## 所给文本
============================================================

| 2015年6月9日
1.下载,安装spark和scala:
http://spark.apache.org/downloads.html
下载1.3.1的hadoop2.6版本. spark-1.3.1-bin-hadoop2.6.tgz
下载到本地之后直接解压即可:
helight@helight-xu:/data/spark$ tar zxf spark-1.3.1-bin-hadoop2.6.tgz
http://www.scala-lang.org/download/
下载scala,2.11.6,也是直接解压即可:
helight@helight-xu:/data/spark$ tar zxf scala-2.11.6.tgz
安装spark和scala直接配置环境变量即可,可以直接写到 系统环境变量配置文件/etc/profile 或者写道用户配置文件中~/.bashrc中
export JAVA_HOME=/usr/lib/jvm/java-8-openjdk-amd64/
export SCALA_HOME=/data/spark/scala-2.11.6
export PATH=$PATH:$JAVA_HOME/bin:$SCALA_HOME/bin
以下是安装新版本的时候的一些参数,上周测试了以下 2.4.6 的版本,基本安装过程还是一样的。
export SPARK_SSH_OPTS="-p 3600" # 这个端口是 ssh 的端口,比如我的机器 ssh 的端口是 3600.
export SCALA_HOME=/data/spark/scala-2.12.12/
export JAVA_HOME=/usr/lib/jvm/java-1.8.0-openjdk
export PATH=$PATH:$JAVA_HOME/bin:$SCALA_HOME/bin
以上就是基本配置.
2.ssh本地互信登录配
这里和hadoop中的互信配置一样. 首先在机器上安装openssh-server和openssh-client.

============================================================

## 任务与练习
[A] 根据 Spark 安装说明,配置 SSH 本地互信登录之前,需要先在机器上安装哪两个软件?
[B] 请列出 Spark 安装说明中通过 export 设置的全部环境变量名称,重复出现的只写一次。
[C] 请从 Spark 安装说明的最后一句之后接着续写。
这些记录是独立的材料,与所给文本无关。

============================================================

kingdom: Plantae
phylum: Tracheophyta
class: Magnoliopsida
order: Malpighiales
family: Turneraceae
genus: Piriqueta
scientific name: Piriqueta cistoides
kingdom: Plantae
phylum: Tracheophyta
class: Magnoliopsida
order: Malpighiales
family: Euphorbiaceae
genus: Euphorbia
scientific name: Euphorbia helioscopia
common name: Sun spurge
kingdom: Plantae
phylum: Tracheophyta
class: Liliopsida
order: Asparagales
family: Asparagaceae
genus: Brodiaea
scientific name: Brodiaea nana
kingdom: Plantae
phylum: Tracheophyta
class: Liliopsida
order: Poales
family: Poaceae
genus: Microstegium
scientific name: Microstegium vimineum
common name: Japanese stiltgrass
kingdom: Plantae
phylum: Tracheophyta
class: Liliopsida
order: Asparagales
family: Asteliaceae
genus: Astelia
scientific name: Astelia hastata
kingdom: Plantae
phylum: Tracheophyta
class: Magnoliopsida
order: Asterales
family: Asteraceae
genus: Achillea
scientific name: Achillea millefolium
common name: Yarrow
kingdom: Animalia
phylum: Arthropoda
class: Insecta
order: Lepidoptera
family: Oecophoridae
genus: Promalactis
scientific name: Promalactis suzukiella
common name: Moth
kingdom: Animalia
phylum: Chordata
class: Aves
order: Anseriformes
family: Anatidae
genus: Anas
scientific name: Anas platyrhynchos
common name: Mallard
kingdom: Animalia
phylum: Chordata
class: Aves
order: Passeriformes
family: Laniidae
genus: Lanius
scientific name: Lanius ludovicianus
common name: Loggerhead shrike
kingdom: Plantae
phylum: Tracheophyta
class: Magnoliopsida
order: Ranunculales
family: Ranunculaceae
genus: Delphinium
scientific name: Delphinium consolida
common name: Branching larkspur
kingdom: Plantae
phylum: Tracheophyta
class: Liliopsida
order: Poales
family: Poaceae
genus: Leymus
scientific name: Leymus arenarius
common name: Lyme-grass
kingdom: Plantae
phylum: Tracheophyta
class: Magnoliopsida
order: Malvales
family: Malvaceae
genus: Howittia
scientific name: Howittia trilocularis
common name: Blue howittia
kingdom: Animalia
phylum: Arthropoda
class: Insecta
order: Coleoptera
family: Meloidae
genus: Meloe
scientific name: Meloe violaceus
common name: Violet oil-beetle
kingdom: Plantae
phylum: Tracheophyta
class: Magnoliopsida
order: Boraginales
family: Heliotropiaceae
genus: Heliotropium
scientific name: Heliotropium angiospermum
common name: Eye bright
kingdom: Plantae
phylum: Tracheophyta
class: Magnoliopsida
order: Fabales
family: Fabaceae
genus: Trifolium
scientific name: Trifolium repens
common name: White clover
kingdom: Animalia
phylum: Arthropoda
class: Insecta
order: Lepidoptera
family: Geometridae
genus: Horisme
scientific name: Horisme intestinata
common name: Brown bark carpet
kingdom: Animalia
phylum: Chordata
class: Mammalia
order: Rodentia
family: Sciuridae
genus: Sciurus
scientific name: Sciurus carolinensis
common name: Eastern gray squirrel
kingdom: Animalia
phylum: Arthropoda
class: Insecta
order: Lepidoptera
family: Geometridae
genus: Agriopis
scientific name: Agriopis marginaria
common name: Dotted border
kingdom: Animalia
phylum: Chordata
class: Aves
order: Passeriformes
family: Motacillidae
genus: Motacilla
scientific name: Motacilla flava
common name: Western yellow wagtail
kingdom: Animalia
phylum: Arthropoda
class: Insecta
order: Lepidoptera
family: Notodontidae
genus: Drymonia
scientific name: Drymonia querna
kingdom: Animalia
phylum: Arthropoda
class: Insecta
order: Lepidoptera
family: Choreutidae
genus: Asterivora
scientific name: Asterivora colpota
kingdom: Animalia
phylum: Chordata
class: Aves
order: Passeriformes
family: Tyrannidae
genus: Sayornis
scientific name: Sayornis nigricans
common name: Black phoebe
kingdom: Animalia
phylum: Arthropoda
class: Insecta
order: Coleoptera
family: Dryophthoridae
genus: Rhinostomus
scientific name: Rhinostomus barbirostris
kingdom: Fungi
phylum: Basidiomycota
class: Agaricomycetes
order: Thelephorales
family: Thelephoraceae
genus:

============================================================

## 答案列表
[A] openssh-server 和 openssh-client。

[B] JAVA_HOME、SCALA_HOME、PATH、SPARK_SSH_OPTS

[C]
helight@helight-xu:~/.ssh$ ssh-keygen
一直回车即可,不要输入任何东西
helight@helight-xu:~/.ssh$ ls
id_rsa id_rsa.pub known_hosts
helight@helight-xu:~/.ssh$ cat id_rsa.pub >authorized_keys
helight@helight-xu:~/.ssh$ ll
total 24
drwx------ 2 helight helight 4096 6月 8 15:06 ./
drwxr-xr-x 23 helight helight 4096 6月 9 09:59 ../
-rw------- 1 helight helight 400 6月 8 15:06 authorized_keys
-rw------- 1 helight helight 1679 6月 8 15:06 id_rsa
-rw-r--r-- 1 helight helight 400 6月 8 15:06 id_rsa.pub
-rw-r--r-- 1 helight helight 444 6月 8 15:21 known_hosts
authorized_keys文件的权限设置为600,如上,这里或需要重新注销登录一下才可以无密码登录
helight@helight-xu:~/.ssh$ ssh localhost
Welcome to Ubuntu 15.04 (GNU/Linux 3.19.0-20-generic x86_64)
* Documentation: https://help.ubuntu.com/
Last login: Mon Jun 8 15:20:51 2015 from localhost
helight@helight-xu:~$
如上面的登录方式,则表示本机无密码登录ok了.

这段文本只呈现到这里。